We climbed the stairs, and he pointed to where he'd parked, at a not quite legal spot near a corner. We climbed into his Toyota. “Marlene's having lunch with some people.” His wife.

“What about Leah?” His daughter.

“Away for the summer. She's working at a hotel in the Adirondacks.”

“That sounds good.”

“Maybe.” There has long been something sad about Stephen. He made Leah's summer job sound as if it had just the remote possibility of tragedy, as if his only source of information about the Adirondacks was Theodore Dreiser. The terrorist attacks of September 11, a month later, didn't change Stephen, though he can't stop talking about them. For him, everything that happens successfully does so by an unlikely accident. I've fought and argued with him on that subject much of my life, but that day in August, settling into his car, for a moment I gave up trying to be the successful sister and wished I'd shared his almost Eastern European pessimism all along. I could say, “I'm having my heart broken, but hearts are often broken.” Instead I was Daisy Busy, with my calendar full of foolish plans and projects—connections that existed, apparently, to hurt me.

But being me, I soon began, a little defensively, to tell Stephen what I'd been up to. I described working for Gordon, and the conference—the aspect of Gordon that was going reasonably well. “Off and on all summer,” I said as we parked in his driveway and went into his little brick house with its patch of grass, “I've been quarreling with Skeetling about Malik Jones.” I explained who Jones was—the young black man killed by an East Haven cop in a car chase. “Skeetling says it isn't murder, but plenty of people think it's almost as bad.” I told Stephen about the police report I'd read.
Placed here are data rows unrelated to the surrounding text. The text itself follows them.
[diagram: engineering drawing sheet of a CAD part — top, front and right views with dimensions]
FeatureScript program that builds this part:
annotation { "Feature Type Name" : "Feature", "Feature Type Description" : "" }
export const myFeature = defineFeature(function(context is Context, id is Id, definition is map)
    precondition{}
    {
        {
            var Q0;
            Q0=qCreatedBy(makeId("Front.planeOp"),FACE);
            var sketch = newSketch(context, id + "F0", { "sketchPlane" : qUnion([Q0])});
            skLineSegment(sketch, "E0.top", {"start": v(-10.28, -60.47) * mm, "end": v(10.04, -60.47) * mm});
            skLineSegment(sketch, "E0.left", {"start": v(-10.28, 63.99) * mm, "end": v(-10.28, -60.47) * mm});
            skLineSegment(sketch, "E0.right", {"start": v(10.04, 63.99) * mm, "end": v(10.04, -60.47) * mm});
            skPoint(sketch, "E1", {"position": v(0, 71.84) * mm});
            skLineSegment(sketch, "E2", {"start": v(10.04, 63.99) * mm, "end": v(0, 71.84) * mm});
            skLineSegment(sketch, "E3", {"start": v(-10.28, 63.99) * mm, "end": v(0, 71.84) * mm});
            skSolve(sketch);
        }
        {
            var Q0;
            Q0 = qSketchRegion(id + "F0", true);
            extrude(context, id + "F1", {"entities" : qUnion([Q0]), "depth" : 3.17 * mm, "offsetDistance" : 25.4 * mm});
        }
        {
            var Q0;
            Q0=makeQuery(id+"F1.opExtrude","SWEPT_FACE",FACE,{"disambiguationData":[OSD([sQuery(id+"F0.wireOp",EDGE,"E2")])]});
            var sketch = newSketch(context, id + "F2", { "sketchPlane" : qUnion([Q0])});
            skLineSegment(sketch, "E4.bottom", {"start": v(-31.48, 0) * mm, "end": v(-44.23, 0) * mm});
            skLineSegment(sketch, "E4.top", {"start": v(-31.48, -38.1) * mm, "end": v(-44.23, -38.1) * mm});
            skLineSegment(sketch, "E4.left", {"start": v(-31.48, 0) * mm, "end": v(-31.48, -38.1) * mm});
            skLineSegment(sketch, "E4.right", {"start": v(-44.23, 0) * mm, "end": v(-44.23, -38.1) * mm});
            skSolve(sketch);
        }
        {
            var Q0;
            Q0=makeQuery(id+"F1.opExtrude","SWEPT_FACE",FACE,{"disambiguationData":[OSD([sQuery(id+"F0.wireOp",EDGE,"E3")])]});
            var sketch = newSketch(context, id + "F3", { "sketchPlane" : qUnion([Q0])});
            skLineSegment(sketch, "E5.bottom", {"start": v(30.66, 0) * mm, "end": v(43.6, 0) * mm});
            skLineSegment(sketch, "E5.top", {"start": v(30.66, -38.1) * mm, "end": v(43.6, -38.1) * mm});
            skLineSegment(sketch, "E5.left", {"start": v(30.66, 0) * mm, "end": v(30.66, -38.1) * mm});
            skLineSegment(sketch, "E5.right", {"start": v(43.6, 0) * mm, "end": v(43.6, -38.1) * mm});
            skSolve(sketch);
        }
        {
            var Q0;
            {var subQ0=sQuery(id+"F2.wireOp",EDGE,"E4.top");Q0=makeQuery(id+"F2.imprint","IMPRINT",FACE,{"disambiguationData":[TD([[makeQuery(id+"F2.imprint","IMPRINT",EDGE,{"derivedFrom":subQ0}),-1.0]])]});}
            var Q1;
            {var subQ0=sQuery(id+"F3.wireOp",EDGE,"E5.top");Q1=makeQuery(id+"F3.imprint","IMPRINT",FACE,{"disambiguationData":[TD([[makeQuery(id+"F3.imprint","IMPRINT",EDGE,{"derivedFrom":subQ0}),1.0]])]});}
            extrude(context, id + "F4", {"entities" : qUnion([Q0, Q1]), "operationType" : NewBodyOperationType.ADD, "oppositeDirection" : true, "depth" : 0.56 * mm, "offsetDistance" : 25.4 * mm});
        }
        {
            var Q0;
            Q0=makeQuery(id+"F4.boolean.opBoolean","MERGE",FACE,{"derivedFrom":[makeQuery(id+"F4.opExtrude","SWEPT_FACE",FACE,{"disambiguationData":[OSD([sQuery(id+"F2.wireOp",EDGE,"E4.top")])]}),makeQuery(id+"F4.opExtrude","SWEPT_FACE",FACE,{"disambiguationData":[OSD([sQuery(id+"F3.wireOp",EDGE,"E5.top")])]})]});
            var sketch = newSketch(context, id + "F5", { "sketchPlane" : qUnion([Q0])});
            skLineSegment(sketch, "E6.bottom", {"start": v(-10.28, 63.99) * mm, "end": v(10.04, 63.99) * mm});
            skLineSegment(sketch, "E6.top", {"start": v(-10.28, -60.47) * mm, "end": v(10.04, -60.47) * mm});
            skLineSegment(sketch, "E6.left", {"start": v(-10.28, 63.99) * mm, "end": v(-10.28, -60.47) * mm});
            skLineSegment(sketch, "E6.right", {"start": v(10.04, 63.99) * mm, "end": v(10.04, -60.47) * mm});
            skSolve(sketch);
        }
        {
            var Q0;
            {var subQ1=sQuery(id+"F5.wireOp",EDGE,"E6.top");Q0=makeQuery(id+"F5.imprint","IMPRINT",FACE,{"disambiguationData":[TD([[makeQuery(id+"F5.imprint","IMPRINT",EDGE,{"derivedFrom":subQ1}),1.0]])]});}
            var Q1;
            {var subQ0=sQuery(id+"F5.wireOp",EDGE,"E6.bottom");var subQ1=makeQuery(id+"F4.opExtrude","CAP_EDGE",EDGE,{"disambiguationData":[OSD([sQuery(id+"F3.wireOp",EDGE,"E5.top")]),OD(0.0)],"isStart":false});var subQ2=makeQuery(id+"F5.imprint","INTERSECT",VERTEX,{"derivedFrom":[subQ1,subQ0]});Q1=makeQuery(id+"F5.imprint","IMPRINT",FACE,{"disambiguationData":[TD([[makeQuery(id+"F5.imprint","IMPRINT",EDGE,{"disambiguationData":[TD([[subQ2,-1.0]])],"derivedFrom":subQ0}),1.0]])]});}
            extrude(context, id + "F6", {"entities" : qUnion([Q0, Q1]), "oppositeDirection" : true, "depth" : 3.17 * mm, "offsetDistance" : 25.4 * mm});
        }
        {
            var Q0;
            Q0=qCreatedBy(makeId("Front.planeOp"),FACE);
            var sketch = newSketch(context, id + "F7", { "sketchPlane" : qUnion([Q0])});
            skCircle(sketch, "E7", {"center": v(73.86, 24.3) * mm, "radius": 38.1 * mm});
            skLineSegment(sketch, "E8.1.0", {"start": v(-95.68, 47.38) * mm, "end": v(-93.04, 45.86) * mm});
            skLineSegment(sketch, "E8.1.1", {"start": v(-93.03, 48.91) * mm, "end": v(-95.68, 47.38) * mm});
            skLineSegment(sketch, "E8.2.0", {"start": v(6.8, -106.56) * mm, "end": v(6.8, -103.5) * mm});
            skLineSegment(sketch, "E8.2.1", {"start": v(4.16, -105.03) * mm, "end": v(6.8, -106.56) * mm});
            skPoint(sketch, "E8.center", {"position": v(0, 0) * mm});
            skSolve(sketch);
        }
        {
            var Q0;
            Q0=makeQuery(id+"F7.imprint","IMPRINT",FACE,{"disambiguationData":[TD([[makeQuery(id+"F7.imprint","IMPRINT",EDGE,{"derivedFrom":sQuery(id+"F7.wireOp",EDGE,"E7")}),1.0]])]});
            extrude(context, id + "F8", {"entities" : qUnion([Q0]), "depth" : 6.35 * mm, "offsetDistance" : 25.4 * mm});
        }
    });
There had been a report of reckless driving, and the officer had pursued two boys (both high on drugs, one out on bail) into New Haven, where he cornered them in a vacant lot. Jones backed the car toward the cop when he approached on foot. So the cop fired. All the witnesses said he had to fire—once things had come to that point—but nobody thought the chase made sense.

“I know it's not murder, technically,” I said. “I don't know why I'm so interested.”

We went inside. I hadn't been there in years. Usually I saw Stephen in New Haven, and now and then we'd met in the city. As a clutter professional, I was struck by clutter's absence. Gray or brown chairs stood with space around them, as if they made do for larger pieces. Stephen had bought food for our lunch: Dr. Brown's black cherry soda, bagels, lox, and cream cheese. He set about feeding me.

“Usually, when there's a murder,” I said, returning to my subject, while Stephen unwrapped lox and forked it onto a plate, “it's all over and nobody can reconstruct it, not really, not even the killer. But Malik's death was witnessed. The death was not yet, and not yet, and not yet—and then it was. Everyone had time to become afraid, but it happened anyway.”